Foreign Cash Flows Into China On Alibaba Breakup Plan

Alibaba co-founder Jack Ma. Image credit: Alibaba

Foreign investment in China surges after Alibaba announces breakup plan, as investors see sign of more business-friendly attitude from Beijing

Foreign investors have begun returning to Chinese-listed stocks since Alibaba announced its breakup plan a week ago, according to exchange data.

Mainland-listed stocks show net foreign buying every day since Alibaba announced the plan to split up into six independent units, reaching a record quarterly total, according to figures cited by Reuters.

Alibaba’s stock surged following the announcement and remains up so far this year, after massive losses in 2021 and 2022.

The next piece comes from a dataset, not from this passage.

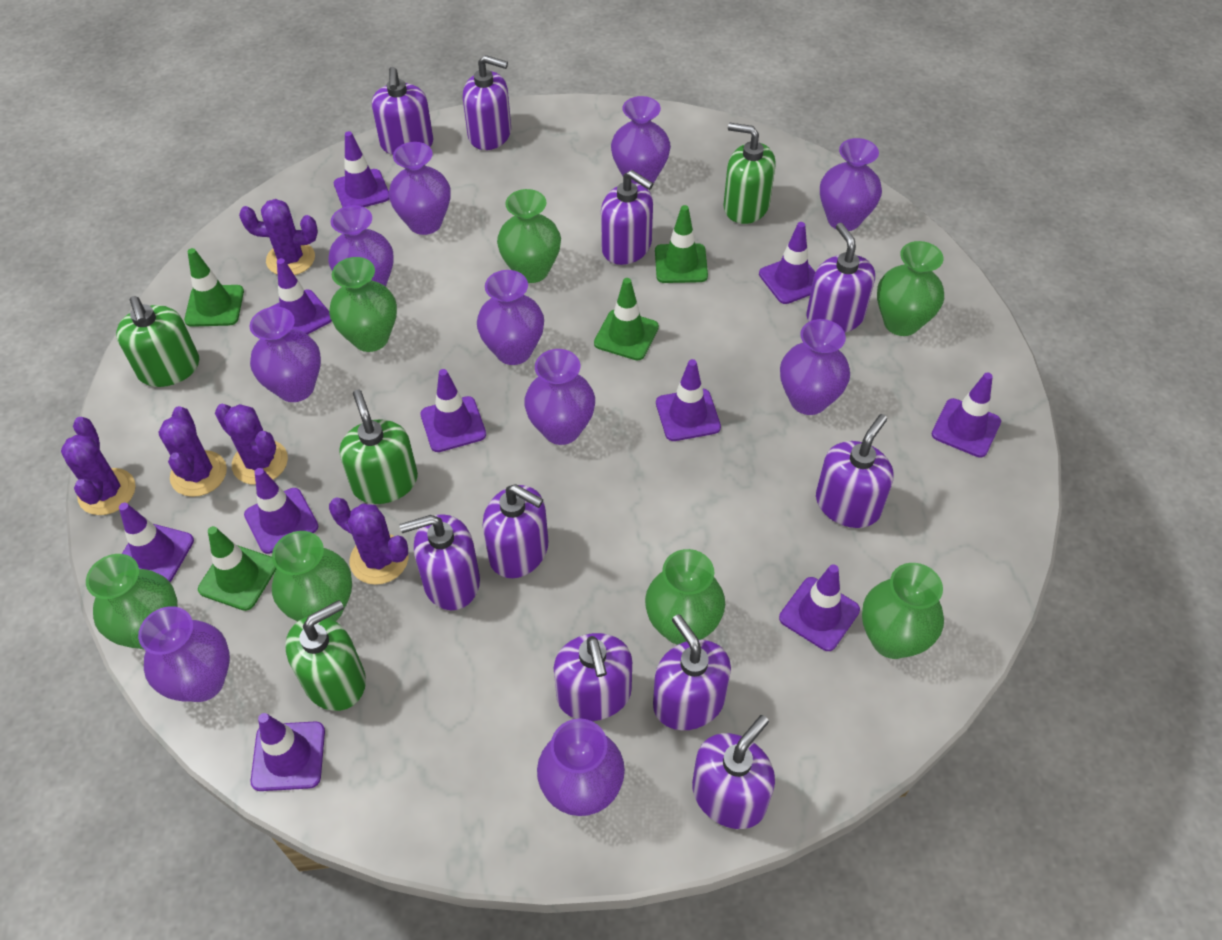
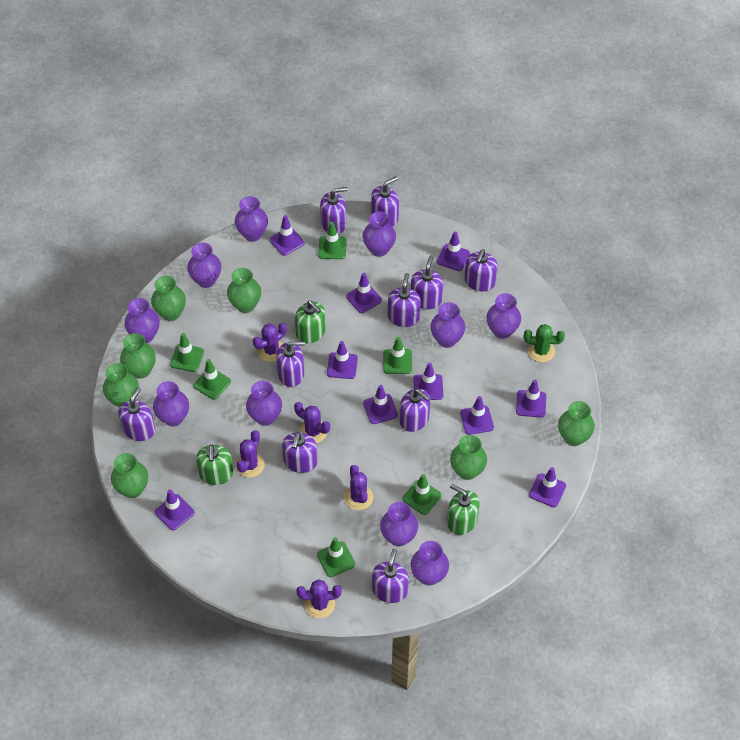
green cactus: 0 -> 1
green soap dispenser: 4 -> 3
green traffic cone: 4 -> 6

Industry watchers said foreign investors were taking the firm’s move as the latest sign of a more supportive attitude toward business from China’s government, alongside the recent return of co-founder Jack Ma to the mainland after a long period of absence.

alibaba
Image credit: Alibaba

Regulatory easing

Alibaba and Ma were both high-profile targets during a wide-ranging regulatory crackdown that began in late 2020.

The first major move in the regulatory campaign was the last-minute cancellation of the $37 billion (£22bn) flotation of Ma’s Ant Group.

Alibaba’s shares lost 80 percent of their value from the start of the crackdown up to last October.

In the week since the breakup announcement some 11.7bn yuan ($1.7bn) has flowed into China’s markets, more than the net 9.2bn yuan in inflows for all of February, Reuters reported.

Foreign cash

The surge drove the inflow for March to 35.4bn and the inflow for the first quarter to a record 186bn yuan.

Up to 67 percent of US investors now see the start of a trend toward more business-friendly actions from China’s government, according to a recent survey by BofA Securities reported by Reuters, which cited an unnamed source.

Employees at Alibaba were less sanguine about the move, with some voicing concern that less profitable departments would struggle and that it would make collaboration more difficult between teams.

The South China Morning Post cited an unnamed employee as saying that collaboration was already difficult and that the restructure could erect more walls and make communication harder.